» **EXTRACT PROVIDED**:
Letting \(n\rightarrow\infty\), we obtain

$$v_{n}\rightarrow v=A_{\lambda}(u)\quad\mbox{in }X_{\lambda}. $$

This shows that \(A_{\lambda}\in C(X_{\lambda},X_{\lambda})\), as claimed.

If \(u\in Y\), then by \((f_{1})\) and \((f_{2})\) the solution v of (3.1) is in \(L^{\infty}(\Omega)\) thanks to Lemma 2.4. Therefore, \(\Omega\ni x\mapsto g(x)=\lambda (f(x,u(x))+ m \vert u(x) \vert ^{p-2}u(x) )\) is in \(L^{\infty}(\Omega)\) by \((f_{1})\), \((f_{2})\) and the fact that \(u\in L^{\infty}(\Omega)\). Hence, \(v\in C^{\alpha}(\overline{\Omega})\) by Lemma 2.2, since \(v\in X_{\lambda}\), and so \(v\in Z\) by the definition of Z. □

Second, we show that conditions \((J_{1})\) and \((J_{2})\) in [16] are satisfied.

» **USING THE INFORMATION**:
(1) List every condition in the proof excerpt that is labeled with a letter and subscript in parentheses.
(2) Answer these questions from the proof excerpt:
(a) Which lemma shows that the solution v of (3.1) is in L^∞(Ω)?
(b) Which lemma gives v ∈ C^α(Ω̄)?
(c) In which cited reference are conditions (J₁) and (J₂) found?
(3) Resume the proof excerpt after its last sentence.
The listing that comes next is separate material and has no connection to the proof excerpt.

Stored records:
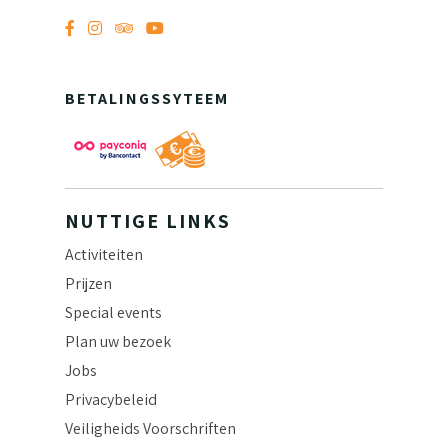
BETALINGSSYTEEM
NUTTIGE LINKS
Activiteiten
Prijzen
Special events
Plan uw bezoek
Jobs
Privacybeleid
Veiligheids Voorschriften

» **RESPONSES**:
(1) (f₁), (f₂), (J₁), (J₂)

(2)
(a) Lemma 2.4
(b) Lemma 2.2
(c) [16]

(3)
Lemma 3.2

  1. (i)

    If \(1< p\leq2\), then the functional \(I_{\lambda}\) satisfies

    $$\begin{aligned} &\bigl\langle I_{\lambda}^{\prime}(u),u-v\bigr\rangle _{X_{\lambda}^{\ast}, X_{\lambda}} \ge C_{1} \Vert u-v \Vert _{X_{\lambda}}^{2}\bigl( \Vert u \Vert _{X_{\lambda}}+ \Vert v \Vert _{X_{\lambda}} \bigr)^{p-2}, \\ &\bigl\Vert I_{\lambda}^{\prime}(u) \bigr\Vert _{X_{\lambda}^{\ast}}\le C_{2} \Vert u-v \Vert _{X_{\lambda}}^{p-1}. \end{aligned}$$
  2. (ii)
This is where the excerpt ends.